Your password Your Nectar OpenStack password is not the same thing as your AAF/Tuakiri password. Read more about the Nectar OpenStack password in our knowledge base article. Note also that Nectar OpenStack Application Credentials are a more sophisticated solution than the Nectar OpenStack password for similar use.

Your pt-project

In this project you are allocated a very limited quota of 2vCPU of resources for a maximum of 6 vCPU-month of running time. The project also has a time limit of 180 days (approximately 6 months).

Like other standard projects, your pt project is the home of instances, it has quota of some resources allocated (e.g. vCPU, RAM) and project-related things, such as Security Groups.

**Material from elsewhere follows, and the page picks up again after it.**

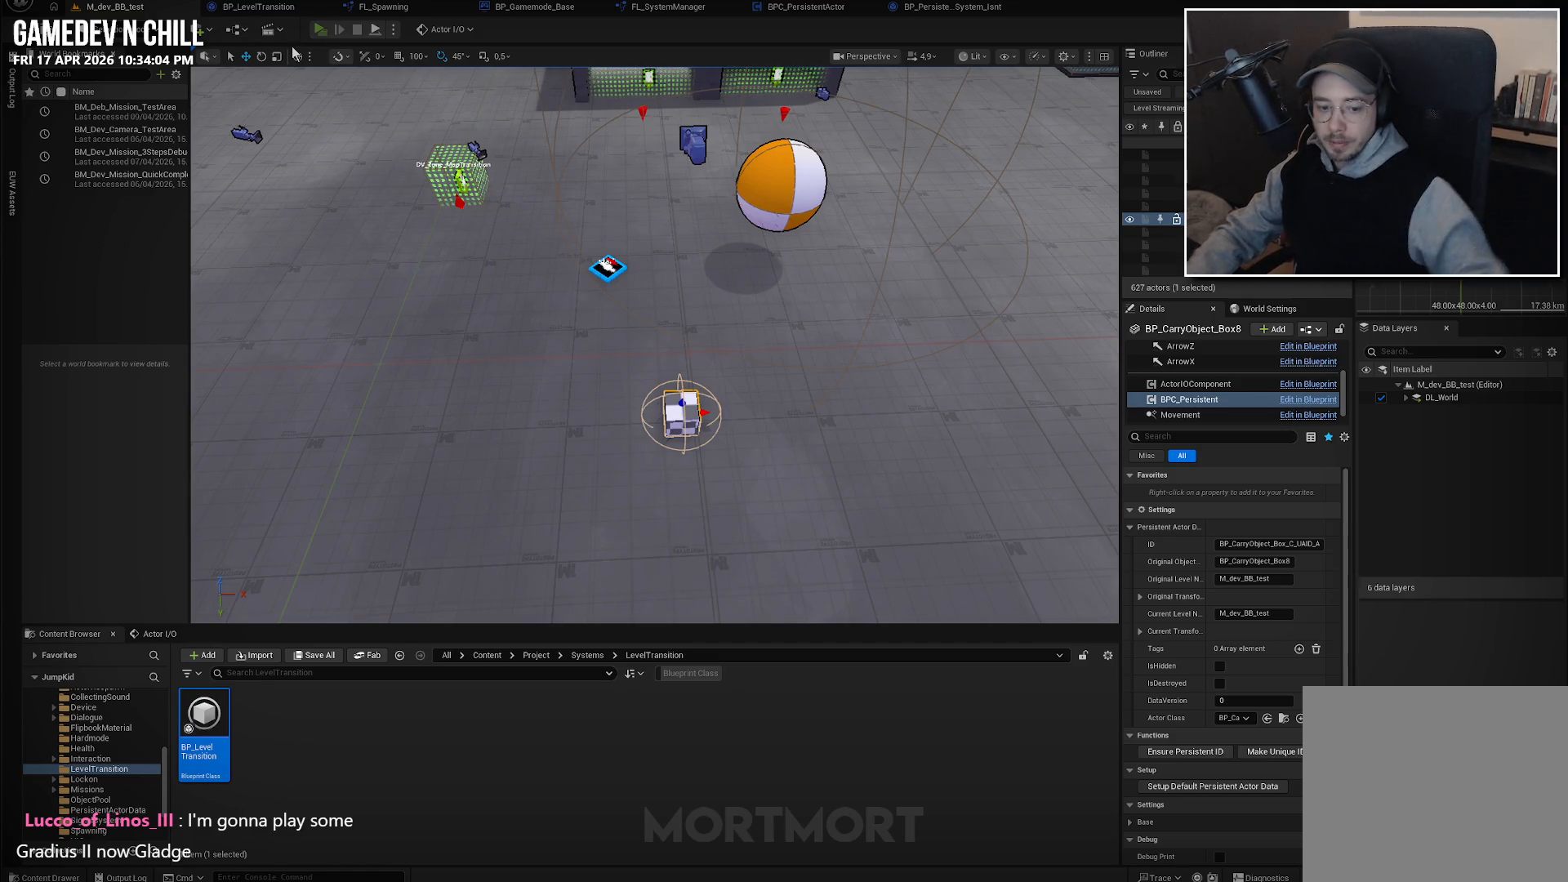
{"buttons": [], "left_stick": "center", "right_stick": "center", "events": []}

In other ways your pt-project is different from standard projects. It has limited resources (2 vCPU for up to 6 vCPU-months). You cannot share your pt-project with others; there is no user management to grant access to other Nectar users. You get your pt no questions asked; there is no application or allocation process. Your pt-project is useful for trialing Nectar or indeed completing most of our Nectar tutorials.

Note that 1 vCPU-month equates to 1 Nectar server with 1 vCPU running for 30 days. For the purpose of this measure, a server that is in “paused”, “stopped” or “shut-off” state also counts as running. The only way to stop the meter is to either Delete the server or Shelve it.

Once you have used all of the allocated resources, or once 6 months have elapsed, your pt-project will expire. If you have built up anything valuable in your pt-project you can request that we Convert your trial project when you apply for a project allocation. If your application is approved, the content of your project trial will be moved to your new project, and your project trial quotas reduced to zero.

Note that the Expiry Bot will start removing instances from your pt-project shortly after pt-project expiration. To retain them by using a trial project conversion, you need to submit a timely allocation request. Further details are in the section entitled “Project Trial” in our support article on Expiry and Renewal.